• [EXCERPT TO READ]
What is a hash and when do we use them?

Cryptographic hashes are mathematical functions that take data as input and convert that input into an alphanumeric string. This string is called message digest, hash value or digital fingerprint. This hashing mechanism has specific properties that make it very interesting for security:

• Irreversibility: The mathematical function is irreversible, it’s a one-way function, meaning that we can’t take the hash, apply an inverse function and obtain the input. The input cannot be determined from the output even if you know the hash mechanism used to create it.
• Hashing and encryption are not the same: Hash functions produce always a fixed length string regardless of the input data size. For instance if we use MD5 we’ll get a 128 bit output whether we hash a whole book or just a short sentence. So, unlike encryption where there’s a direct relationship between the input size and the length of the resulted encrypted output, there’s no such relationship between data input and its corresponding crypto-hashes fixed length output.
  In summary, Hashing and encryption are not the same. They’ve got different purposes but they can be used together

Why Hashing?

Why would you want to convert a message into an illegible alphanumeric string if there’s no way to reverse it? What’s the point of sending an encoded message to someone if it cannot be decoded? All of this is true, and even though it might be strange, the irreversibility feature is something we can benefit from in security.

Cryptographic hashes are deterministic. This means:

• Hash or message digest with the same input produce always the same alphanumeric string. It must do it, always. The hash of the same message will always be the same.

• No two non-identical inputs must ever return the same alphanumeric output.

• This is why a hash can be considered as a kind of signature or as a check-sum for files in computing. For example, Linux systems use the MD5 hash to create a check-sum for downloads so that the file integrity can be verified. If just one bit of the file has been tampered then the check-sum of the downloaded file will be different.

• [TASK REQUIREMENTS] Reproduce the passage on cryptographic hashes word for word, starting at "Cryptographic hashes are mathematical" and ending at "to create it.".

• [ENTRIES PROVIDED]
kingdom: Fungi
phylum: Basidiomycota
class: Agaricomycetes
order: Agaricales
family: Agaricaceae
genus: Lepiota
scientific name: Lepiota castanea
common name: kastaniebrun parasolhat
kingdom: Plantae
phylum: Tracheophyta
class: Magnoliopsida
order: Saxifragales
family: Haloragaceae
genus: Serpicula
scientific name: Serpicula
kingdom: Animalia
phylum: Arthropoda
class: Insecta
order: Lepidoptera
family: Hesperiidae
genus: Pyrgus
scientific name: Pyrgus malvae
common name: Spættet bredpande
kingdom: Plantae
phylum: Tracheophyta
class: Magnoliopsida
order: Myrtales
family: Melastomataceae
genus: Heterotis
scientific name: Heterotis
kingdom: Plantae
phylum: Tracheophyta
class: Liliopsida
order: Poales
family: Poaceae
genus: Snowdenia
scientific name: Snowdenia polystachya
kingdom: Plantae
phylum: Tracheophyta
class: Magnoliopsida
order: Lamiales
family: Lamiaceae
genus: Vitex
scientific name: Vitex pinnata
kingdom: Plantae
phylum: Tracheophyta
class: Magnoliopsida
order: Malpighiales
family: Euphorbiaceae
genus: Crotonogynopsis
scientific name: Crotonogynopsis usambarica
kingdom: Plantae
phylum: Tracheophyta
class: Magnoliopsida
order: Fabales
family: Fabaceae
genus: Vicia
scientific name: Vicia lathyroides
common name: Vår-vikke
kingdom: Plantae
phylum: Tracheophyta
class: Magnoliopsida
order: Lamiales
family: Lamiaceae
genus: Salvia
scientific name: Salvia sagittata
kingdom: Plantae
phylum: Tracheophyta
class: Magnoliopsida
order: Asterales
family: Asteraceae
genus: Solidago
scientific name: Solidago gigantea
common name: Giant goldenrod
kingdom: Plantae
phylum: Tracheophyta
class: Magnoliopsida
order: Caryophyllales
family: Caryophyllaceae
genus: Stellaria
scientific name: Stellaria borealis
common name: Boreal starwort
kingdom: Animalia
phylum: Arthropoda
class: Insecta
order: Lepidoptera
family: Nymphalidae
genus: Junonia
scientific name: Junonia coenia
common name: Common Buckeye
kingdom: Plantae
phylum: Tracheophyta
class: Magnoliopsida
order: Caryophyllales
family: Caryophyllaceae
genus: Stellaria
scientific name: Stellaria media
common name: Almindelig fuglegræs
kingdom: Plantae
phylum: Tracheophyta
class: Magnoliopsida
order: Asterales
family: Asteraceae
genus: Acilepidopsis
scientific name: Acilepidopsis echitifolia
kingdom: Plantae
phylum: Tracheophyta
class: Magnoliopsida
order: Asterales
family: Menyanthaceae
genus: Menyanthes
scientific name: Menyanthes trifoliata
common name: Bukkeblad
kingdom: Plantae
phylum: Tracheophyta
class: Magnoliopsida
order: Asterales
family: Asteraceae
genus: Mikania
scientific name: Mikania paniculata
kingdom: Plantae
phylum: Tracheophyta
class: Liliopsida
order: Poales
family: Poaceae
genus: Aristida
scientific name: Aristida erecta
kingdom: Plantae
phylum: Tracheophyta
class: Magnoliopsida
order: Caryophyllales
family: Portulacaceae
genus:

• [COMPLETE RESPONSE]
Cryptographic hashes are mathematical functions that take data as input and convert that input into an alphanumeric string. This string is called message digest, hash value or digital fingerprint. This hashing mechanism has specific properties that make it very interesting for security:

• Irreversibility: The mathematical function is irreversible, it’s a one-way function, meaning that we can’t take the hash, apply an inverse function and obtain the input. The input cannot be determined from the output even if you know the hash mechanism used to create it.